'Ant-Man and the Wasp: Quantumania' loses way in sea of green screens

The third 'Ant-Man' film introduces a new villain to the Marvel universe but otherwise can't pull its own weight.

Adam Graham
Detroit News Film Critic

The Marvel Cinematic Universe gets its most CGI-heavy and most artificial-feeling movie yet with "Ant-Man and the Wasp: Quantumania," a sloppy piece of world-building that takes everything that was once refreshing about Ant-Man and his place in the MCU and drowns it in garish green screen nonsense.

"Quantumania" is the Marvel entry that most resembles a "Star Wars" movie, in its setting and introduction of characters and creatures — including one guy who is a literal walking stalk of broccoli — that are not of this Earth. Those deeply immersed in the mythology of either the Marvel comics or the periphery of the MCU may be mildly amused; normies and casual Marvel watchers can feel free sitting this one out.

Paul Rudd and Jonathan Majors in "Ant-Man and the Wasp: Quantumania."

::::::

• _Problem_
Can you write the next part of the Quantumania review, picking up after its last line? The entries have nothing to do with the Quantumania review.

Stored data entries
::::::

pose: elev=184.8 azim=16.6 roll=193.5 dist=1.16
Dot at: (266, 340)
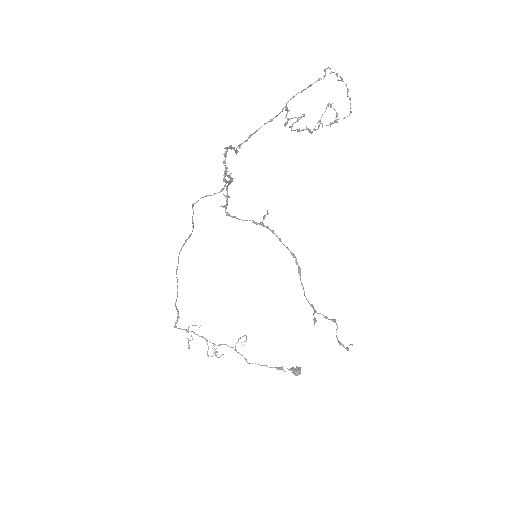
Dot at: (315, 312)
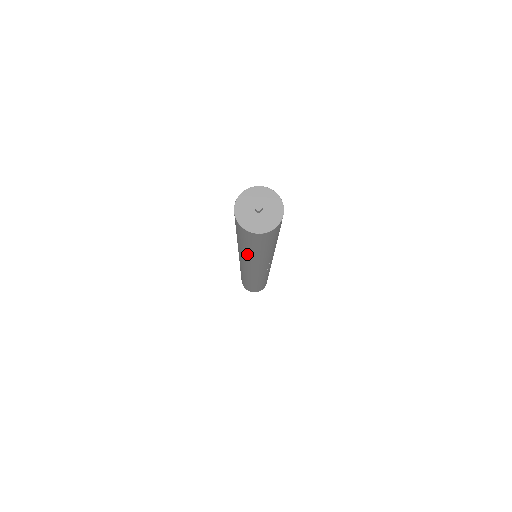
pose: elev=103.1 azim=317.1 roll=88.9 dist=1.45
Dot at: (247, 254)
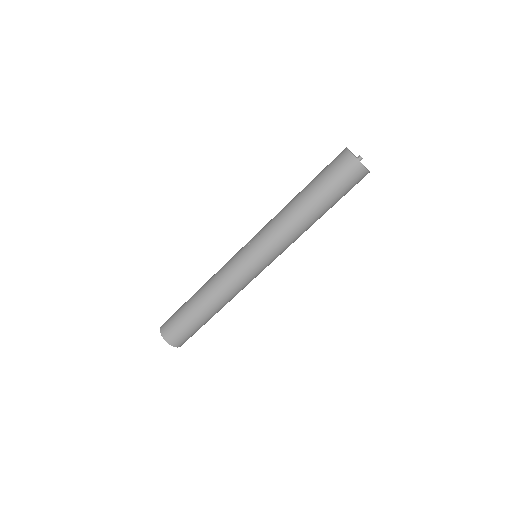
Dot at: (311, 219)
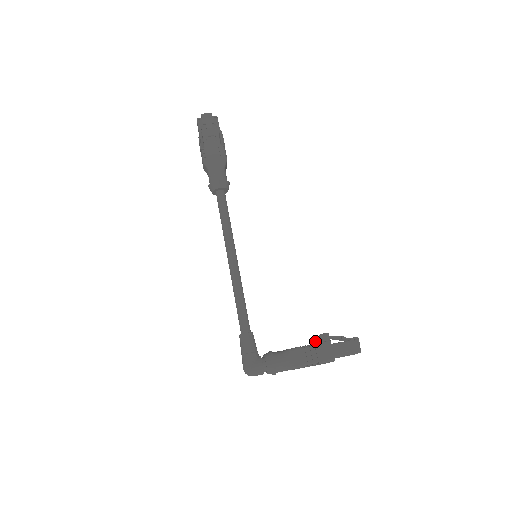
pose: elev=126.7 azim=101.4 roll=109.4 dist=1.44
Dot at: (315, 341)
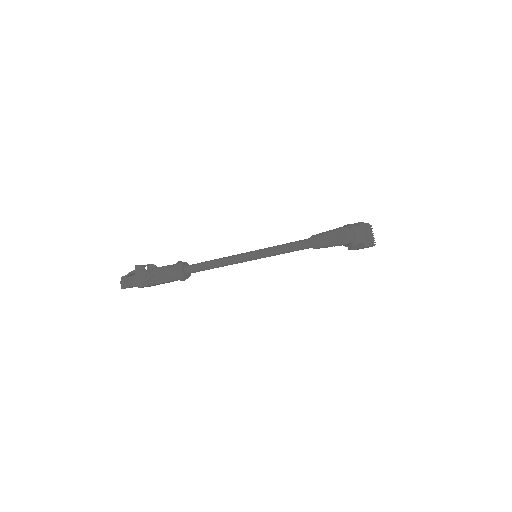
Dot at: occluded
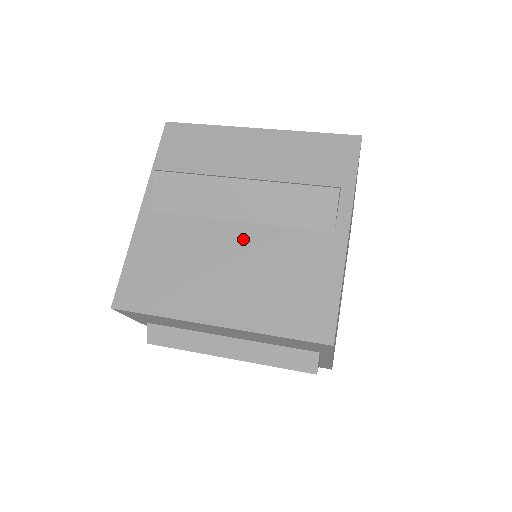
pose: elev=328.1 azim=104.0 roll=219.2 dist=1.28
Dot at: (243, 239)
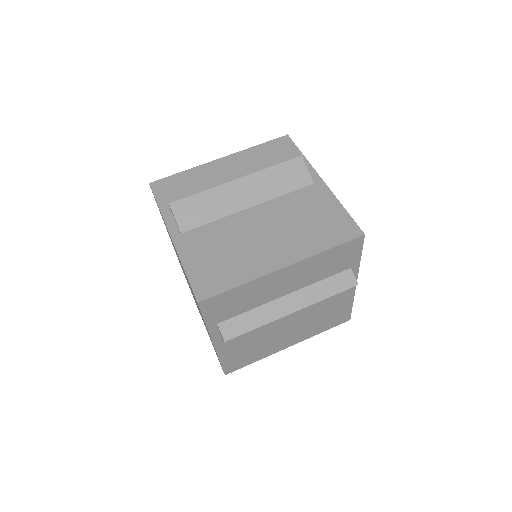
Dot at: (293, 318)
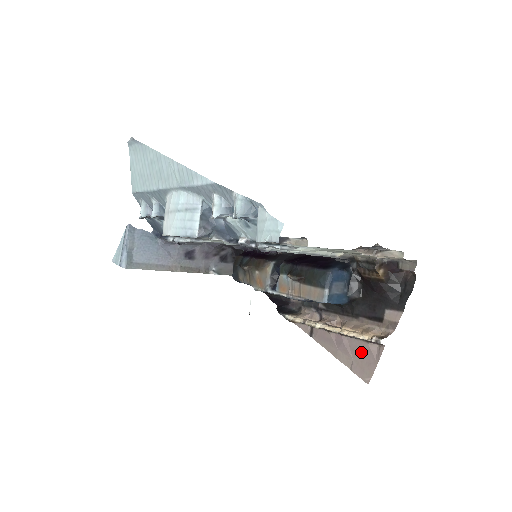
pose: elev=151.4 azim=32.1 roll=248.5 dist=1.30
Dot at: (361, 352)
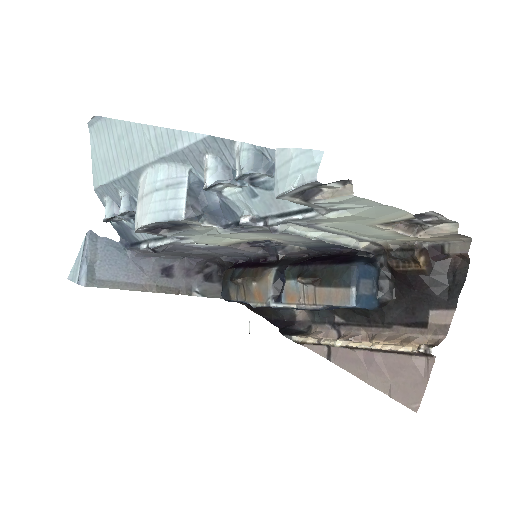
Dot at: (402, 370)
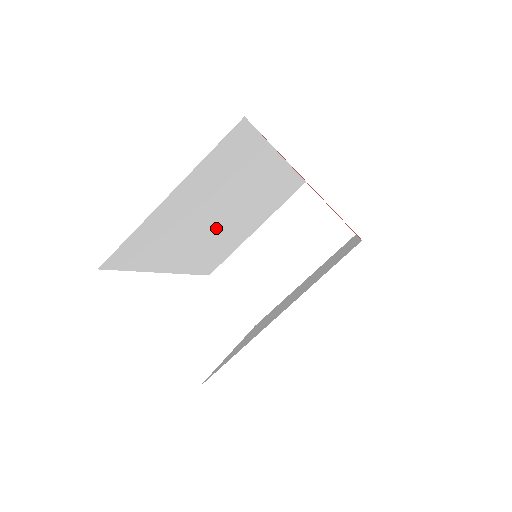
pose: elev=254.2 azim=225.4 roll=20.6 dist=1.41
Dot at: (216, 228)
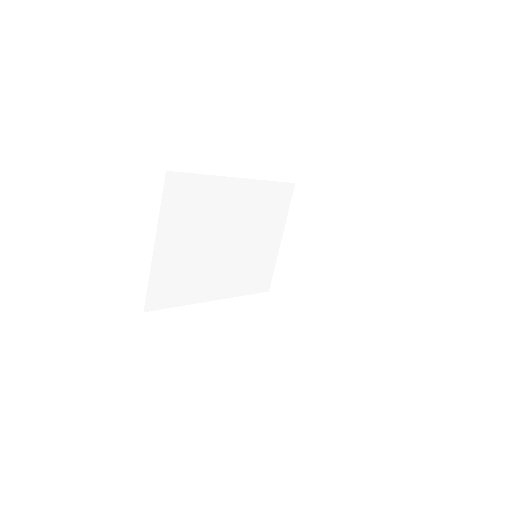
Dot at: (230, 252)
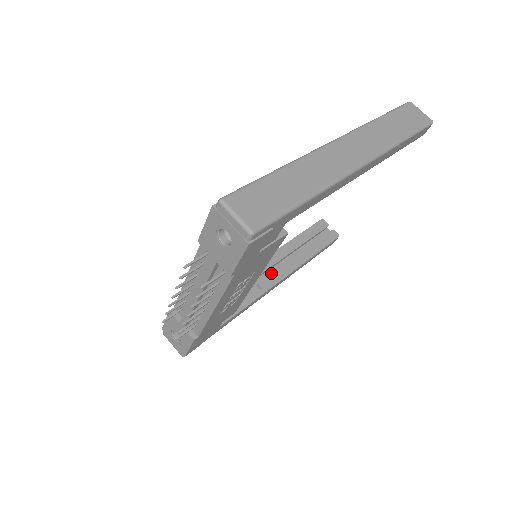
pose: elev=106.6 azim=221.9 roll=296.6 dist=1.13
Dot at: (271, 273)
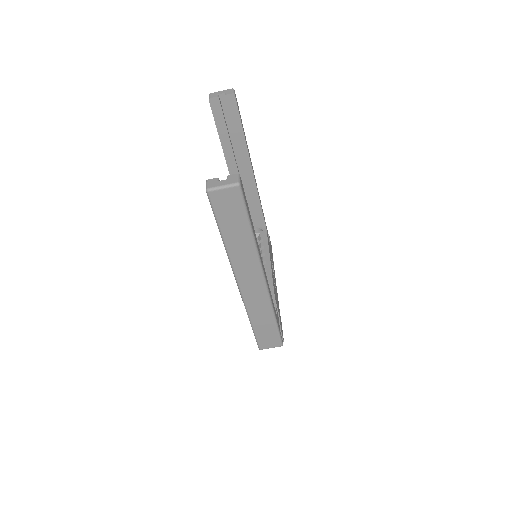
Dot at: (243, 175)
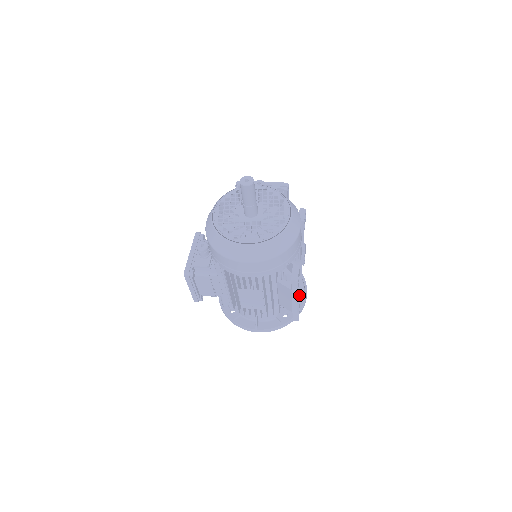
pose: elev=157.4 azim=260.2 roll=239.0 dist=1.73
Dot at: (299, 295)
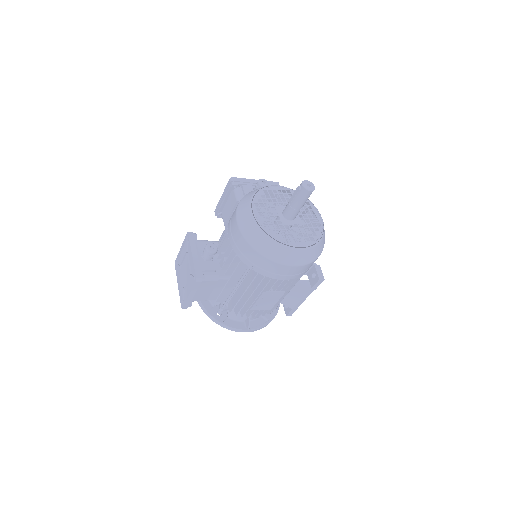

::::::

• _Answer for the task_
Paul Rudd is back as Scott Lang, the divorced ex-con and former Baskin Robbins employee turned Avenger who has the ability to shrink down to ant size or grow himself to be as tall as the Eiffel Tower.

Life is swell — he's just written a tell-all book, "Look Out for the Little Guy," about his world-saving adventures — and he and his partner, Hope van Dyne (Evangeline Lilly), aka the Wasp, are enjoying their lives in San Francisco, taking in occasional views of the Bay from atop the Golden Gate Bridge.

But then Hope's mother Janet (Michelle Pfeiffer) starts talking an awful lot about the Quantum Realm, in ominous ways that let you know they're all headed there sooner than later.

What is the Quantum Realm, you raise your hand and ask? It is described as "a place outside time and space" and "a secret universe beneath ours," and Janet once spent 30 years there learning her way around the place. She's not especially stoked to return: "You know how dangerous the Quantum Realm is" is an actual line of dialogue she speaks, followed shortly after, in the very same scene, by a distressed, "you're sending a signal down to the Quantum Realm?" It is fair to say she is not altogether pleased with this development.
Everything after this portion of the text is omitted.